Bill Taylor and George Kent
Bill Taylor and George Kent are sworn in. Photo: Joshua Roberts - Pool/Getty Images

In a surprise revelation during a day with more drama than news, the top U.S. diplomat to Ukraine testified during the House impeachment hearing that he learned about another Trump phone call last week.

Driving the news: Bill Taylor learned last week that a staffer overheard President Trump discuss "the investigations" in Ukraine with EU Ambassador Gordon Sondland the day after Trump's July 25 call with the president of Ukraine, he told the House Intel Committee today.

Why it matters: It’s an example of Trump personally involving himself at the ground level with the push to have the Ukrainian president announce these investigations.
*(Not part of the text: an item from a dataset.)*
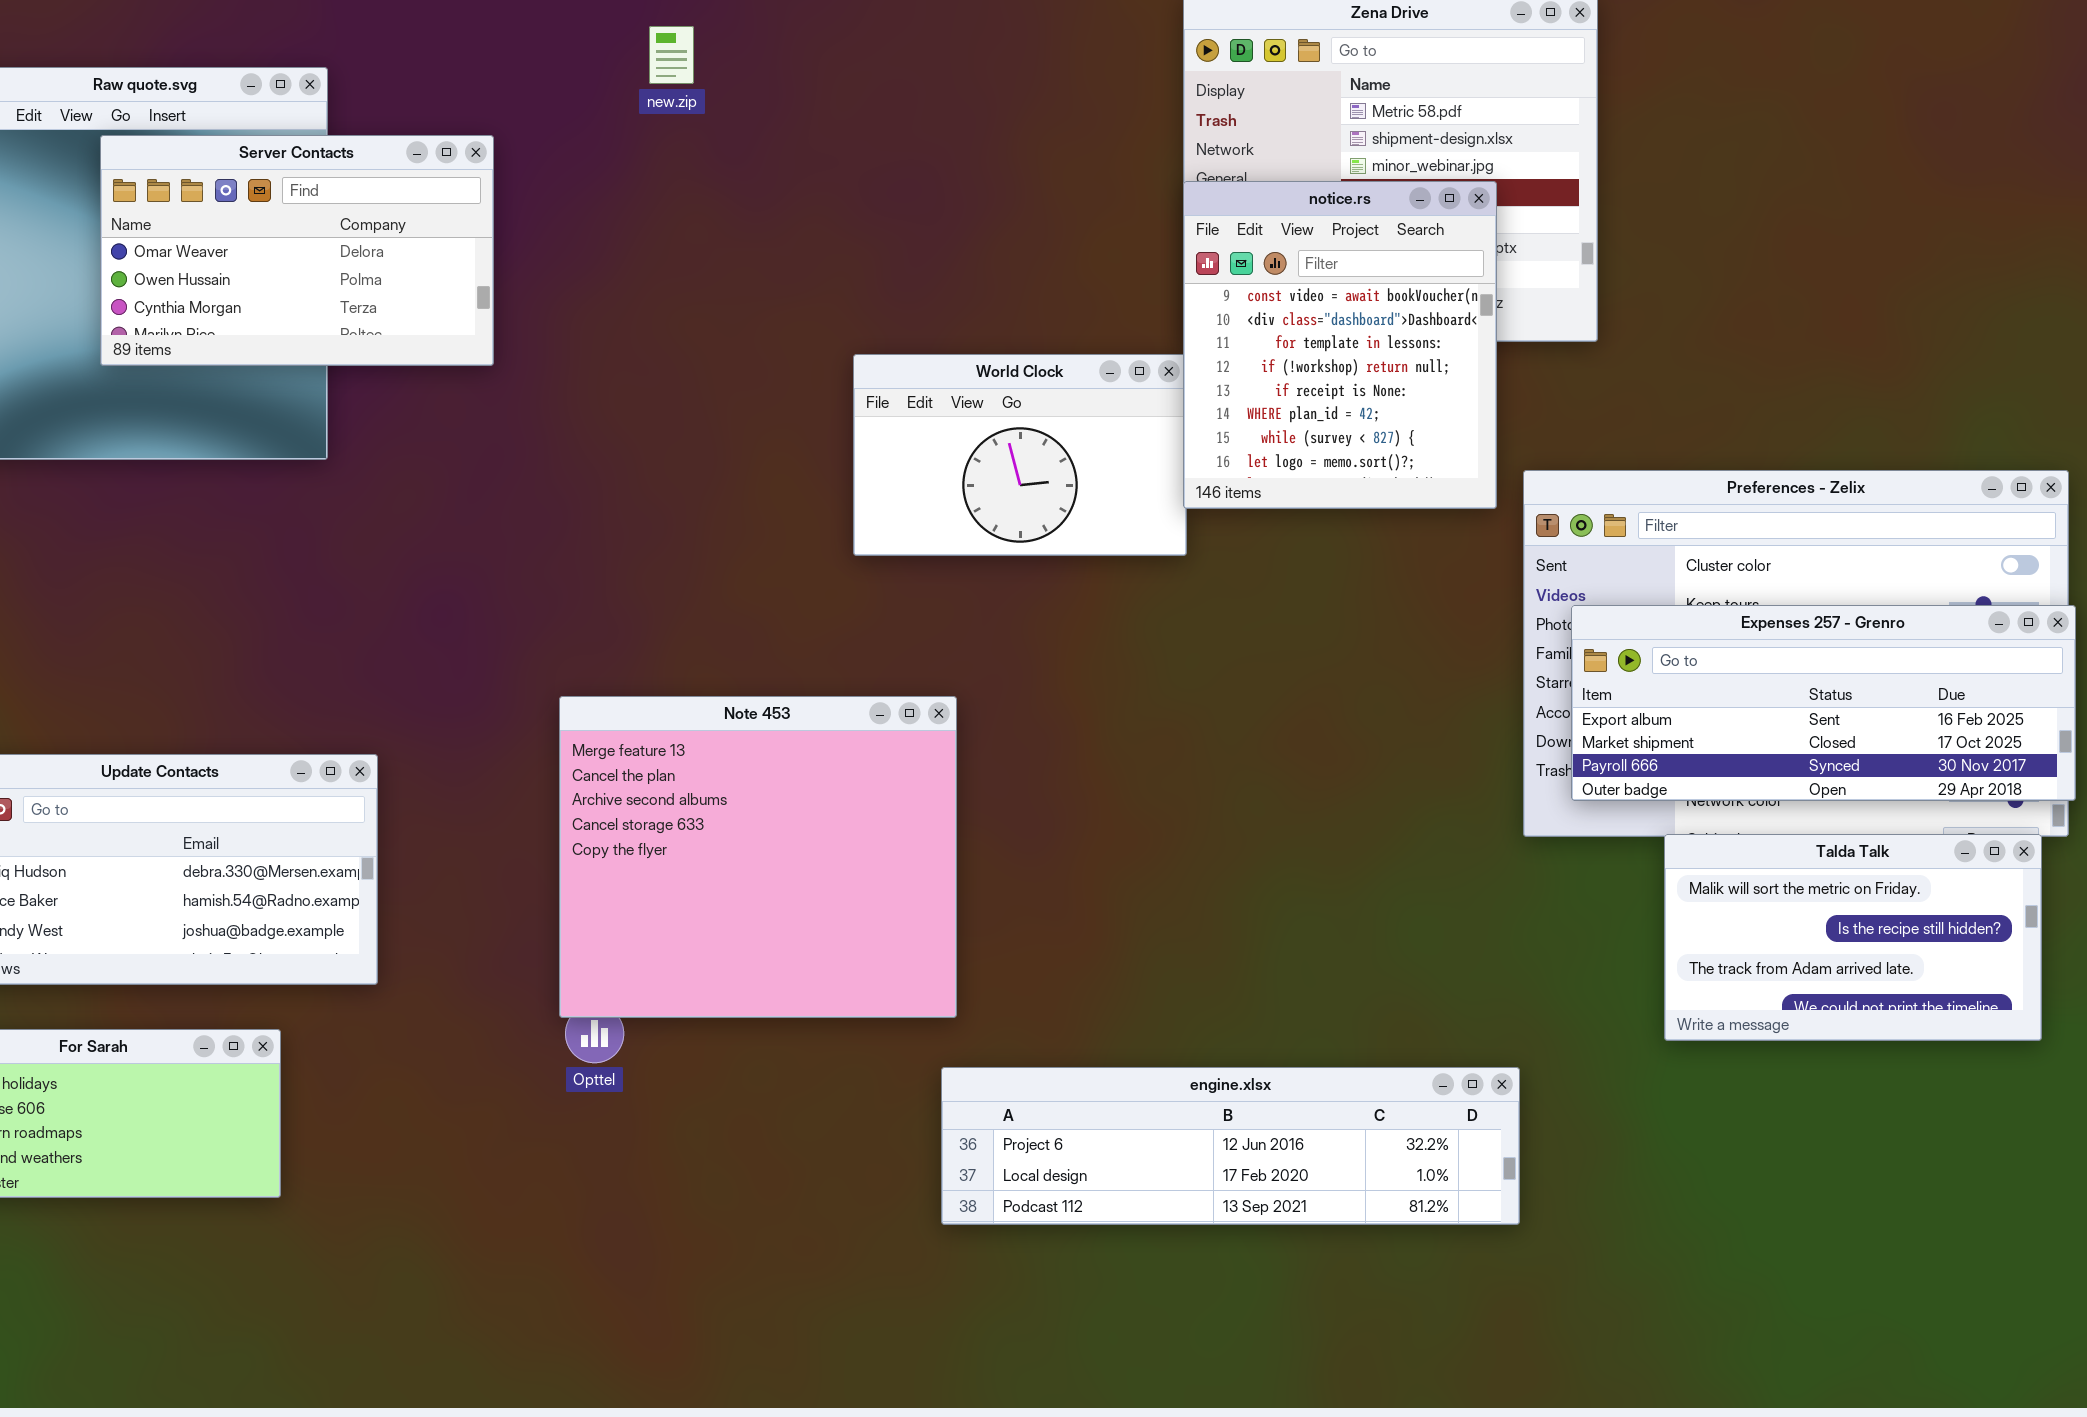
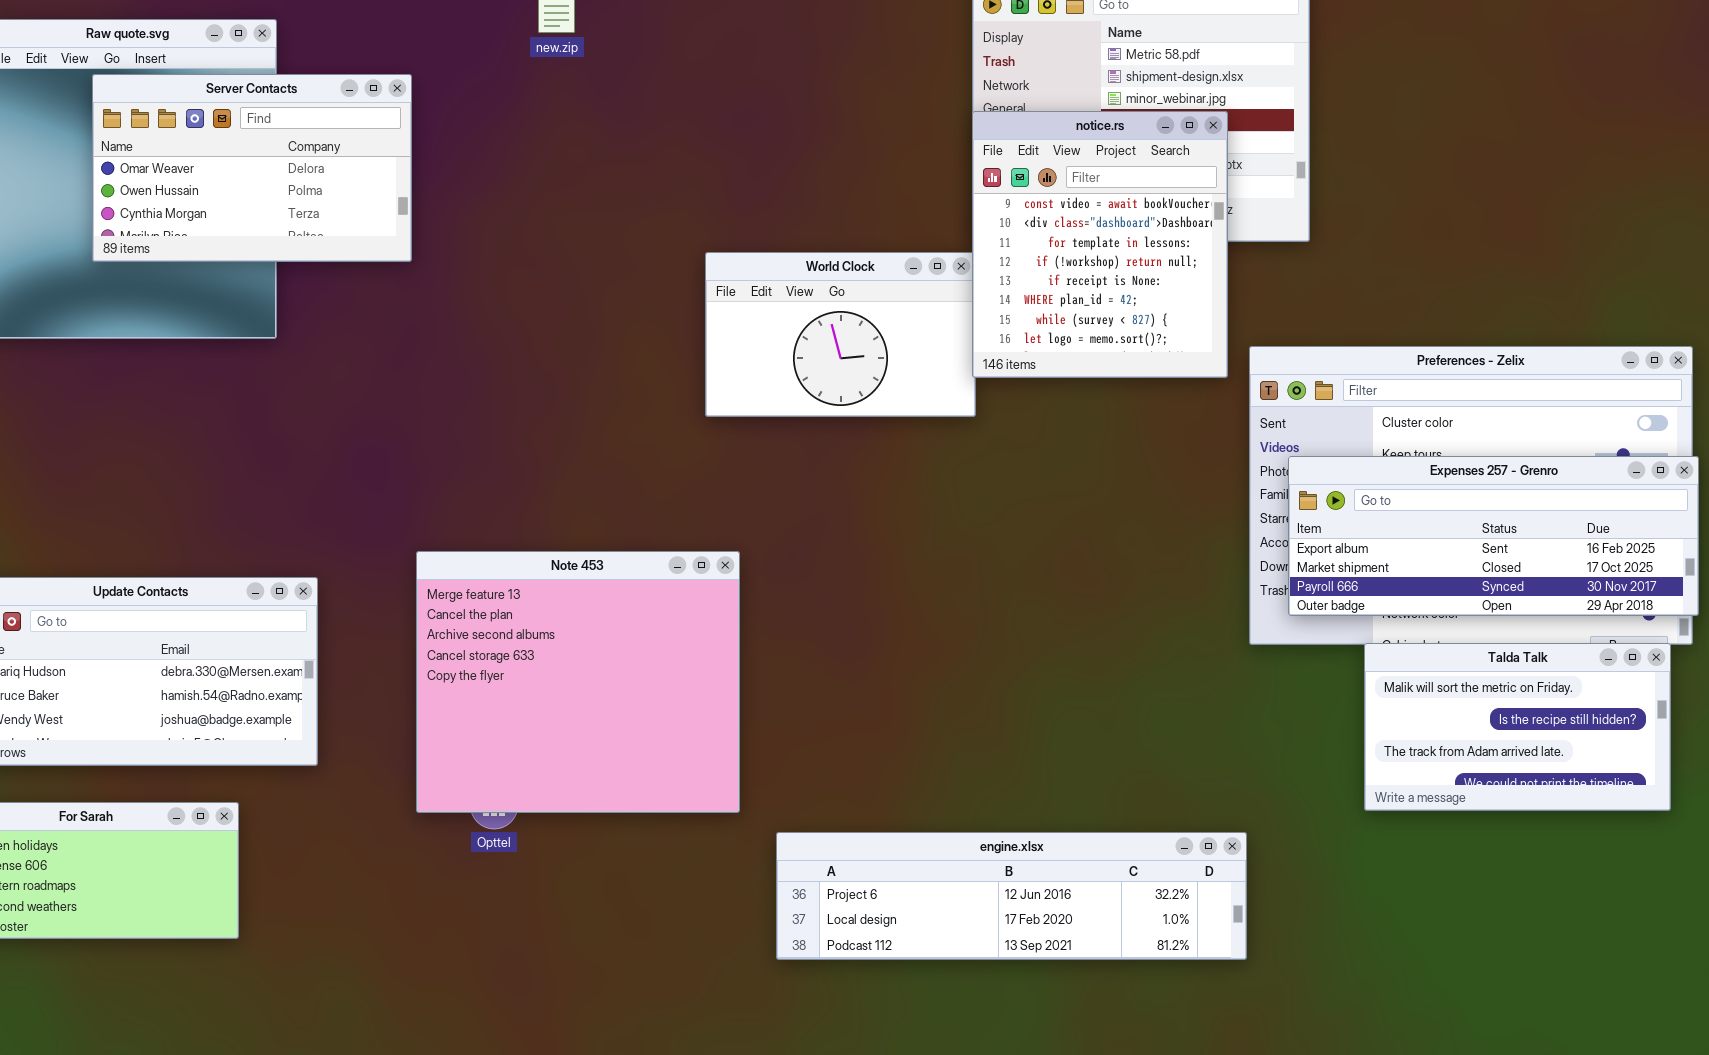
Note 453: [559,696,957,1018] -> [416,551,740,813], moved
  • It would tie Trump more directly to the pressure campaign and make it more difficult to say it was Rudy Giuliani going rogue, or just Sondland’s interpretation of what Trump wanted.
  • Trump responded at a presser: "I know nothing about that. First time I've heard." (Video).

The big picture: No one's expecting to learn much from these hearings, which feature witnesses who've already been deposed behind closed doors.

  • Democrats hope the public will be galvanized by a stream of public servants speaking out about abnormal behavior.
  • Republicans hope they can keep the discussion focused on improprieties by people who aren't named Donald J. Trump, including even alleging wrongdoings by prior administrations.

Between the lines: Taylor and George Kent said they had never had contact with the president.

  • Reality check: The White House is blocking most of the people who've had contact with Trump from testifying.
  • Instead, Taylor and Kent emphasized, their presence was to answer questions and express their alarm at the abnormality of the actions they witnessed from their own government this year in Ukraine.

What they're saying: House Democratic aides think this went better than Robert Mueller's hearing, but are worried that no matter what happens in these hearings, viewers will continue to see this through a partisan lens, Axios' Alayna Treene reports.

  • "The contrast of Taylor to Mueller ... is jarring. ... Taylor is in full command," the N.Y. Times' Maggie Haberman wrote on the Times live blog.

The bottom line: History is unfolding before us, but due to the splintering of modern media, expect people to walk away with very different impressions of what they're seeing — depending on where they see it.